(Bounding box coordinate data)

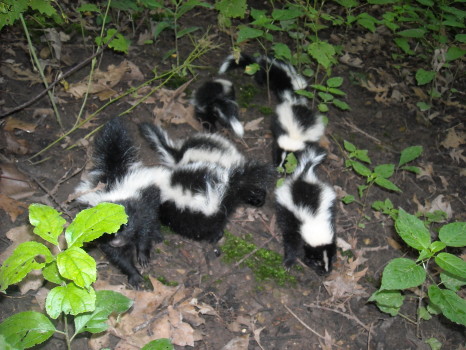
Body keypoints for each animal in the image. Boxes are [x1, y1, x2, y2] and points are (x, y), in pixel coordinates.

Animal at [72, 117, 160, 288]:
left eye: (126, 225)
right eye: (105, 230)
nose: (116, 242)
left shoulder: (142, 207)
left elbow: (144, 232)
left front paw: (143, 257)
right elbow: (118, 257)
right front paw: (135, 276)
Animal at [274, 146, 336, 276]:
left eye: (331, 258)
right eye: (316, 261)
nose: (325, 272)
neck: (314, 219)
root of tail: (304, 176)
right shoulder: (295, 226)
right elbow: (292, 244)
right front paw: (288, 262)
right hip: (283, 206)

● What is being asked
Exact copies of the entries above are needed, with every picture removed.

● Expected answer
Body keypoints for each animal in the image. Boxes are [x1, y1, x2, y2] and points are (x, y), in pixel coordinates.

Animal at [72, 117, 160, 288]:
left eye: (126, 225)
right eye: (105, 230)
nose: (116, 242)
left shoulder: (142, 207)
left elbow: (144, 232)
left front paw: (143, 257)
right elbow: (118, 257)
right front paw: (135, 276)
Animal at [274, 146, 336, 276]:
left eye: (331, 258)
right eye: (316, 261)
nose: (325, 272)
neck: (314, 219)
root of tail: (304, 176)
right shoulder: (295, 226)
right elbow: (292, 244)
right front paw: (288, 262)
right hip: (283, 206)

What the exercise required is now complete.